満たされた気分でリアナを見つめていると、彼女はとあるレターセットをじっと見つめ出した。
(あれは確か、ブラウリオ殿下がお好きな色の)
攻略対象はそれぞれ、好きな色のレターセットがある。ブラウリオはピンクで、ルカは紺だ。
モニカは先ほど、条件反射的に紺のレターセットを購入したが、別にルカを攻略したいわけではない。ピンクのレターセットを手に取った。

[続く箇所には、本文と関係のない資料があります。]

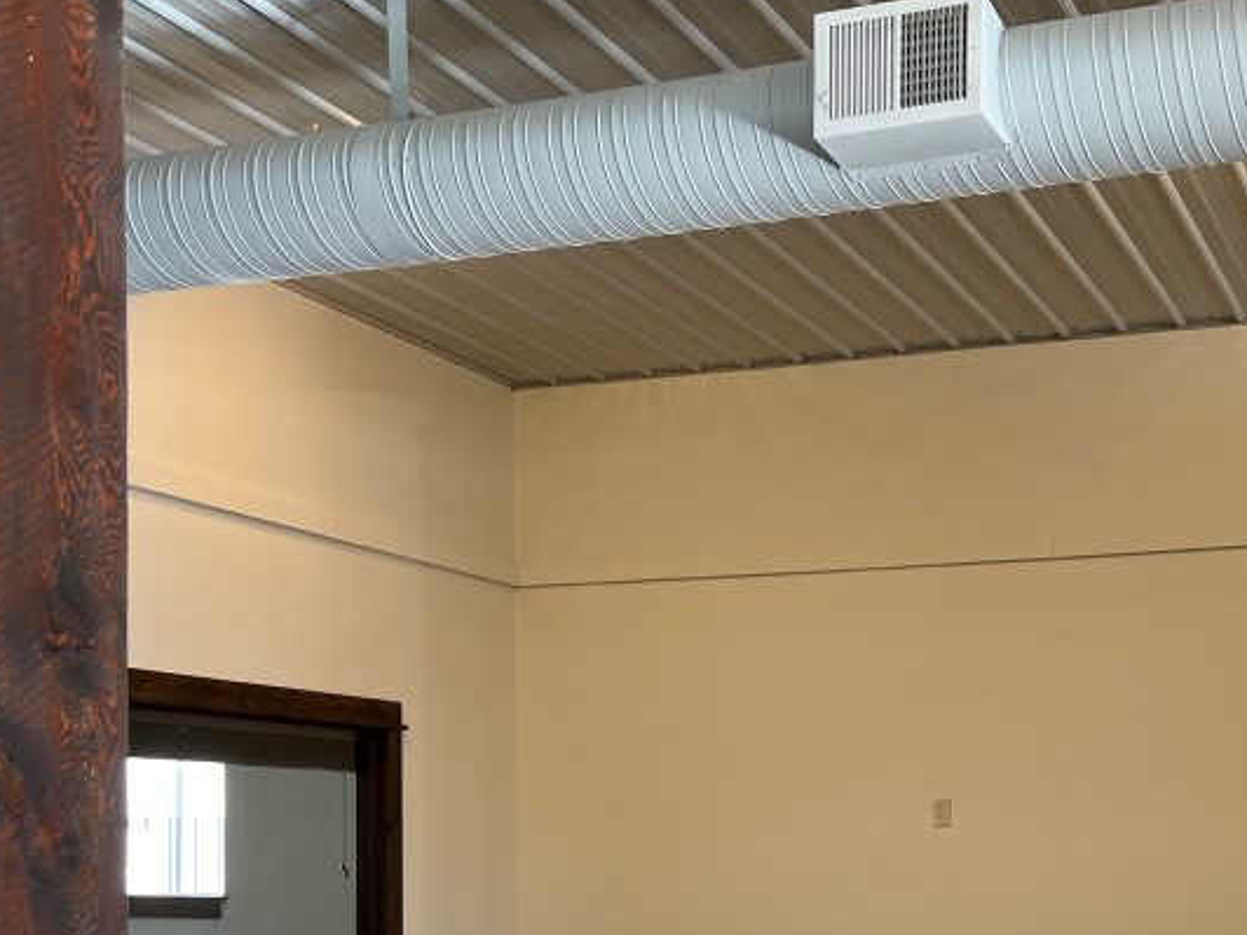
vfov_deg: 28.0
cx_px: 942
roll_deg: +0.1
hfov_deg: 37.2
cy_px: 837
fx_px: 1801
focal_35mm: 50
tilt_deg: -0.8
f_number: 1.5
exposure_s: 1/120
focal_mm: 5.7
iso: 64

「こちらのレターセット、素敵ですね。リアナ様はどちらがお好みですか?」
「あっ……、私もそれが素敵だと思っていたの」
「それでは、こちらにいたしましょう」
「うんっ!」
会計を済ませたモニカは、レターセットから便せんと封筒を一枚ずつ取り出してから、残りをリアナに差し出す。

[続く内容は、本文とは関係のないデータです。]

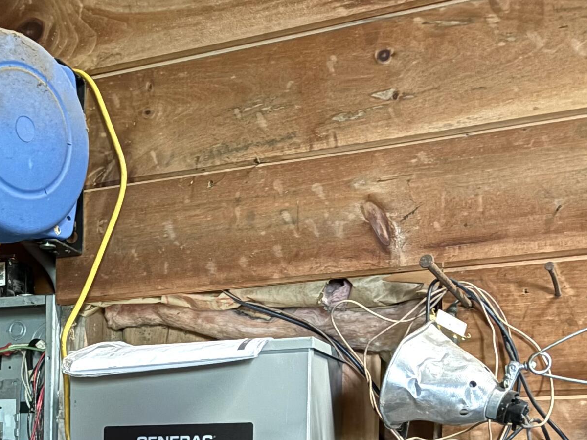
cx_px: 59
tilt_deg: -1.0
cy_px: 549
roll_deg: -0.1
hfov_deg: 28.7
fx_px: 1102
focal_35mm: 65
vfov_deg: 20.8
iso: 640
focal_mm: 5.96
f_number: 1.6
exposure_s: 1/14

「先ほどは本当に助かりました。ほんの気持ちですがお受け取りくださいませ」
「あの……。半分こするんじゃなかったの?」
「私は、ルカ様に所用のお手紙を出すだけですので、一セットあれば十分です」
「でも……」
「リアナ様には素敵な守護者を得て、この国を守っていただきたいので。こちらは先行投資です」
(そして、ルカ様も守護者にしてください)
やはり紺のレターセットにすべきだったかな、と少しだけ後悔しつつも微笑むと、レターセットを受け取ったリアナは、急に元気をなくしたようにうつむく。
「……リアナ様?」
「ごめんなさい。モニカちゃん」
「えっ?」
「私、さっきは打算的な考えでモニカちゃんを助けたの」
「それはどういう……?」
純粋な姿しか見せていない彼女が、打算で行動するとはどういう意味だろう。
モニカが首をかしげると、リアナは言いにくそうに口を開いた。
「実は私……、ルカに守護者になってもらいたいと思っているの」
(存じておりますよ?)
「けれど、ルカは私なんて眼中にないみたいで、なかなか仲良くなれなくて……」
(それも存じております……)
「それで、幼馴染のモニカちゃんと仲良くなれば、ルカとも接点ができると思ったの」
(むしろ、こちらからお願いしたかったくらいですが?)
「モニカちゃんはこんなに優しくしてくれたのに……、利用しようとしてごめんなさい! 私、聖女失格だわ……」
リアナは今にも泣き出しそうな顔で、この場を離れようとする。
(えっ、そんなことで泣かないで!)
これがきっかけで、ルカを諦められたら大変だ。
モニカは逃がさないとばかりに、リアナの手を包み込むように握る。
「ご自分を責めないでくださいませ。リアナ様は、守護者を得るという重大な責務がございますもの。当然の行動ですわ」
「……そうなの?」
「はいっ。少なくとも私は、リアナ様にご協力したいと思っております。私もルカ様には、守護者になっていただきたいですもの!」
守護者になれば家門の名誉になるのはもちろんのこと、歴代の守護者としてルカの名前は歴史に刻まれる。
本人はどう思っているか不明だが、モニカとしては推しにその名誉を受けてほしい。
「本当に? モニカちゃんも応援してくれるの?」
「もちろんです。ぜひとも、お手伝いさせてくださいませ」
リアナは安心したように「モニカちゃんが認めてくれるなら嬉しい」と笑みを浮かべた。
そんなことに罪悪感を抱いていたなんて、ヒロインはピュアすぎる。ルカを押し売りする勢いのモニカとしては、自分が少し恥ずかしい。
けれどこれで、リアナとは協力関係になれたようだ。